Incidentally, by most definitions we are still in, though perhaps the very end of, the Pliocene-Qauternary Glaciation period. This definition can hold as there are still ice sheets (Alaska, Greenland, Arctic, and Antarctic) in existence. This period has now lasted about 2.6 million years! Within that period the amount of glaciation (and the depth of the seas and the amount of open land)  has varied in cycles that seem to be occurring in 40,000 and 100,000 year time frame. The glaciation has advanced and retreated many many times during this long period of time.

The high windswept grasslands of the Andes are home to the Plumbeous Sierra-Finch. This bird is reminiscent of the North American junco group. They are hardy sparrow-types and remain in cold habitat in the winter. 

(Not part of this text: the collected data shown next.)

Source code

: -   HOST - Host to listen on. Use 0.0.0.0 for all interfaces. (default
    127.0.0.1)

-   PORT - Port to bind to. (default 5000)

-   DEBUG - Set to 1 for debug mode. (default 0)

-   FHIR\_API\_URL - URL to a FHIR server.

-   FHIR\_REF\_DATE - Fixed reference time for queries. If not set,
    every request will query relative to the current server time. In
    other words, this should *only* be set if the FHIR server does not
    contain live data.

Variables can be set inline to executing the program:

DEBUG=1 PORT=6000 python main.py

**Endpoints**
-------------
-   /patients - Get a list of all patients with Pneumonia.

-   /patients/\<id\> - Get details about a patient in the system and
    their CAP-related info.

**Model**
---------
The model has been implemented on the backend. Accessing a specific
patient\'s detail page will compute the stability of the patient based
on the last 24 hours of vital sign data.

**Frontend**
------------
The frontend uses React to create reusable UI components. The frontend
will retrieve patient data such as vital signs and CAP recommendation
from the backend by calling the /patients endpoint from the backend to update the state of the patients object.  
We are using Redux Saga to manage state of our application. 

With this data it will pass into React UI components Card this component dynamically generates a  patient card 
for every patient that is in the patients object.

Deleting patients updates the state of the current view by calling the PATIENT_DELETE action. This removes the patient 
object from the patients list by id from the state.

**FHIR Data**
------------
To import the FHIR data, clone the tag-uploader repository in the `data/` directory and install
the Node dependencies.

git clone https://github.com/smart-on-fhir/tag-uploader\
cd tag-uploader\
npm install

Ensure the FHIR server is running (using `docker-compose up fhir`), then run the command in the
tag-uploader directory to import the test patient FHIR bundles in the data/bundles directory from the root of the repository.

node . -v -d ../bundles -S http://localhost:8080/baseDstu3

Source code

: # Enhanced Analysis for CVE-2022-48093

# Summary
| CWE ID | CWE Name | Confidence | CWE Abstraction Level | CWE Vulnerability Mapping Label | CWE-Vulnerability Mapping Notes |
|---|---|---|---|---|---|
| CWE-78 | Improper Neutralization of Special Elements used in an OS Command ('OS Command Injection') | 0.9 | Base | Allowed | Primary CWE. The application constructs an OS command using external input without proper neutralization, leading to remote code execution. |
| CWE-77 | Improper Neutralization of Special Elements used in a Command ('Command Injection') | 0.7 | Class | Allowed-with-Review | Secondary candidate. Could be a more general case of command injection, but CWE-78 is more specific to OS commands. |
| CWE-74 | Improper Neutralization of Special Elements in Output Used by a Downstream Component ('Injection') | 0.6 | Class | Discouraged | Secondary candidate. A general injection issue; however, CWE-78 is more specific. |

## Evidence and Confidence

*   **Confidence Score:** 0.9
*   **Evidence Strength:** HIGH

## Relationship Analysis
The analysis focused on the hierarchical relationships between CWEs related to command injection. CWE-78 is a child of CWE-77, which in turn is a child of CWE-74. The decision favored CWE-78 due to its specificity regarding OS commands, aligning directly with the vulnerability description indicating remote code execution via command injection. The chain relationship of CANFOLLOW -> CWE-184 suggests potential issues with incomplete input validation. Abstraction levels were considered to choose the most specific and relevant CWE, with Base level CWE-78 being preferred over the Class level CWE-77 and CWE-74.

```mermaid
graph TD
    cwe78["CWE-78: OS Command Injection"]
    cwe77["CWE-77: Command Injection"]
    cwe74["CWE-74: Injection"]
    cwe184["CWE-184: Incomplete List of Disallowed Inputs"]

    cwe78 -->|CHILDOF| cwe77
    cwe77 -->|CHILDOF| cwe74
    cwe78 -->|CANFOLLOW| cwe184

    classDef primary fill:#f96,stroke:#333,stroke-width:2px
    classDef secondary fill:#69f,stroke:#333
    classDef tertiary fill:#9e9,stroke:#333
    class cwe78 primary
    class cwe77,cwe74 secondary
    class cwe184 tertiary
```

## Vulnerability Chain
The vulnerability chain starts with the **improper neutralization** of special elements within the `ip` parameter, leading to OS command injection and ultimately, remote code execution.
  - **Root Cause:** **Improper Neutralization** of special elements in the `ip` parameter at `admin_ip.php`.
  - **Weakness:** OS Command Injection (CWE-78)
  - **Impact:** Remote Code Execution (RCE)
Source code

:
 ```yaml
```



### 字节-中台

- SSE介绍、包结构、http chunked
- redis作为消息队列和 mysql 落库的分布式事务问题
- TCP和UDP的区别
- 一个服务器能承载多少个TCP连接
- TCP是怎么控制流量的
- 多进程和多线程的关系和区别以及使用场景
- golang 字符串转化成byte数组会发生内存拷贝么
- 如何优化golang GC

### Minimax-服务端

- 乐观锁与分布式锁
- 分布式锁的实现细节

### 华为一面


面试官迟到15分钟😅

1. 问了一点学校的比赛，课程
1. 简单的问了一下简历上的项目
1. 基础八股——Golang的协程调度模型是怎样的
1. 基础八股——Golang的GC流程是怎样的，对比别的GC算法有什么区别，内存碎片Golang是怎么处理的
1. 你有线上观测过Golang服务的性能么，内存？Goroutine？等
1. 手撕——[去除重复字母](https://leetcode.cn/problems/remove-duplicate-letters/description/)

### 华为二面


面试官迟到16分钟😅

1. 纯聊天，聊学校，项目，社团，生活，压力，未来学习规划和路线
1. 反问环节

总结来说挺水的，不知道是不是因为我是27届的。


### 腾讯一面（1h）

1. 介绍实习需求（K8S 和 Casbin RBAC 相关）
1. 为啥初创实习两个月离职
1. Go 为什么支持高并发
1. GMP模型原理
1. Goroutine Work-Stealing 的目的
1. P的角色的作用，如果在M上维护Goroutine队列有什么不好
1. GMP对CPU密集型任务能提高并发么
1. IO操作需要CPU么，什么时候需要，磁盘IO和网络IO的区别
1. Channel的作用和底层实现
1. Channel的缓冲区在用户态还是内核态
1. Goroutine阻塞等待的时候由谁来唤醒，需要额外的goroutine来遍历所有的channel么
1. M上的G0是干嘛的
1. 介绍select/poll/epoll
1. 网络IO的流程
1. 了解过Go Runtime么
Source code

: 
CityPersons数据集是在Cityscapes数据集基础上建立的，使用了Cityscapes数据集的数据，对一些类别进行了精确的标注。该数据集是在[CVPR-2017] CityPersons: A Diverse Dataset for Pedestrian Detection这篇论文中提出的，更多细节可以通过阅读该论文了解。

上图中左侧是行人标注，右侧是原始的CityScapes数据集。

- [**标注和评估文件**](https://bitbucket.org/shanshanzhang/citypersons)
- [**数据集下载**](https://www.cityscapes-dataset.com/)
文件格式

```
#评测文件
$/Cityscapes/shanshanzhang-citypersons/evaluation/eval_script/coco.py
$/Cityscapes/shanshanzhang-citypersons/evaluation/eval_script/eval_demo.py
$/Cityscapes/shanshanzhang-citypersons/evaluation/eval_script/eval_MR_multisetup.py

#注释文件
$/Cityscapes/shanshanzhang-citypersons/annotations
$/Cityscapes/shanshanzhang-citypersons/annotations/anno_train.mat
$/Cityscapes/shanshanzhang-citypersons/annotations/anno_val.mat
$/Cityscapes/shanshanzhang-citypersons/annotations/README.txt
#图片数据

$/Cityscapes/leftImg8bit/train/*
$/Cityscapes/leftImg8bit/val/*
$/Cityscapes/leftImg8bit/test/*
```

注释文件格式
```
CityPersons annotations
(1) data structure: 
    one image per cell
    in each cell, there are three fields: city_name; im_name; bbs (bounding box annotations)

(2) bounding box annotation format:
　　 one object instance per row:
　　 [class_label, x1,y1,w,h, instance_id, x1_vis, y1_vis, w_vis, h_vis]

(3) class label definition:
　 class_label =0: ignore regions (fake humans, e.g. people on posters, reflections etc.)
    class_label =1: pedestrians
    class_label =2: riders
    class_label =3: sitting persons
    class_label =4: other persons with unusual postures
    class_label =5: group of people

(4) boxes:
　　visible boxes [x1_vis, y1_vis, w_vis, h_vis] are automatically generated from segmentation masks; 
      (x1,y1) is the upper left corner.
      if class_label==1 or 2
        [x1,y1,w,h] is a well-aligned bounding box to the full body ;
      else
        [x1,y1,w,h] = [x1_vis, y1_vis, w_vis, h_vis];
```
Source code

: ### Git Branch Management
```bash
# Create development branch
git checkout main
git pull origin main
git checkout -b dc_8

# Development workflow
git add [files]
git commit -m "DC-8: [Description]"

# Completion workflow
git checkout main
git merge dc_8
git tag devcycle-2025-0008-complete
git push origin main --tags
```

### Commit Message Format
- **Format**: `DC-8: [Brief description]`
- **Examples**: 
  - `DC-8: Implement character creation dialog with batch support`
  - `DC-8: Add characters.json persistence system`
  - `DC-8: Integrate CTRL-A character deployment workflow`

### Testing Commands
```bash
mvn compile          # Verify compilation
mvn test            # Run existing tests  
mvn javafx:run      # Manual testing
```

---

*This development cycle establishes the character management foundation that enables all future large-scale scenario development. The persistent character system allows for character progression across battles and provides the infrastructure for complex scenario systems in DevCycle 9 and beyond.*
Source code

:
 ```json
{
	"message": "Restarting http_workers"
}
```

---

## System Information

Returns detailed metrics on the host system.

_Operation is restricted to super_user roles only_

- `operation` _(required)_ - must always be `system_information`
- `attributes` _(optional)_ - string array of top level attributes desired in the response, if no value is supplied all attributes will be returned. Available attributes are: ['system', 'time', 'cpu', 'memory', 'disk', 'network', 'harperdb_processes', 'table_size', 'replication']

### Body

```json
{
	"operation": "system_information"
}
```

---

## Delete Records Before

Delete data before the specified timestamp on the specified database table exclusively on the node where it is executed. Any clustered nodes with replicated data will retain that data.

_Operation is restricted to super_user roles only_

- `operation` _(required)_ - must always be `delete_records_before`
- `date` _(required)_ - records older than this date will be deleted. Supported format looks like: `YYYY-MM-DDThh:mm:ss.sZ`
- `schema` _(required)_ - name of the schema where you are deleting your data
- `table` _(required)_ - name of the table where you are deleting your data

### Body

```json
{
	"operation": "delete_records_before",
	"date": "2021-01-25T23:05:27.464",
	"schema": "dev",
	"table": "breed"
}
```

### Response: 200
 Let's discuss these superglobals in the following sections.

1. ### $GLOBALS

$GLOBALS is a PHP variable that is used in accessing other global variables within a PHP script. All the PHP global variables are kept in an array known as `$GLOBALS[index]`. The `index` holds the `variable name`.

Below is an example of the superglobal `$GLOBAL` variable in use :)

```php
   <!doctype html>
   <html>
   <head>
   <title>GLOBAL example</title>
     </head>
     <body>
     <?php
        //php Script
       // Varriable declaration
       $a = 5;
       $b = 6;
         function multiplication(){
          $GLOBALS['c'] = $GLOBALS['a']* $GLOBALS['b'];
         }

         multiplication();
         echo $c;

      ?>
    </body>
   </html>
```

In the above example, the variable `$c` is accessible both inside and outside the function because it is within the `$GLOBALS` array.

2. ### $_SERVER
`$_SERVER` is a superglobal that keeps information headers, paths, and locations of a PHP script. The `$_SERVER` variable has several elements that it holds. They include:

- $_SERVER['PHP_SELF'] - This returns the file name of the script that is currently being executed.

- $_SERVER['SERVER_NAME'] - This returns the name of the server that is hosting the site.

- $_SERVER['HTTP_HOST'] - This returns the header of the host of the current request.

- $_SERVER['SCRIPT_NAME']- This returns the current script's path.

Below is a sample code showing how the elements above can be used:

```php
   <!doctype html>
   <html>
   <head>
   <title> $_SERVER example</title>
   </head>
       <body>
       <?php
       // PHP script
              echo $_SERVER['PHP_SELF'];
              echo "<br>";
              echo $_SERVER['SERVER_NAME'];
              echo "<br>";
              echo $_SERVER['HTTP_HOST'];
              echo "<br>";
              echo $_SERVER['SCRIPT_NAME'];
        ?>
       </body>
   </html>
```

Once back in Quito you may want to stop in a neighborhood to try one of the Ecuadorian food stuffs that you may never find anywhere else in the world; guinea pig. Much the way pork, chicken, sausage, bratwurst, or steaks will be barbecued for you as you travel Route 66, in Ecuador a sidewalk barbecue option is the smallish mammal we think of as a third grade classroom pet. The Andean people were not able to locate extensive amounts of protein in the olden days. There were able to grow cereals and other carbohydrates (especially potatoes) but there were no great herds of harvestable mammals. They took to raising small mammals much they way you might keep a coop of chickens. In many places Guinea Pig is a meal of special holidays but it is also available throughout the year in many locations. City dwellers as well as country folk will still raise a few guinea pigs for holiday meals.

There are a surprising number of bones in the rather lean animal. From my observation they have not been bred to have large pectoral muscles, gluteals or any thing else. There isn’t much meat. Baby-back ribs, spare ribs, special cuts of meat and such are not possible with such a small creature. You simple rasp meat off the bones with tongue and teeth.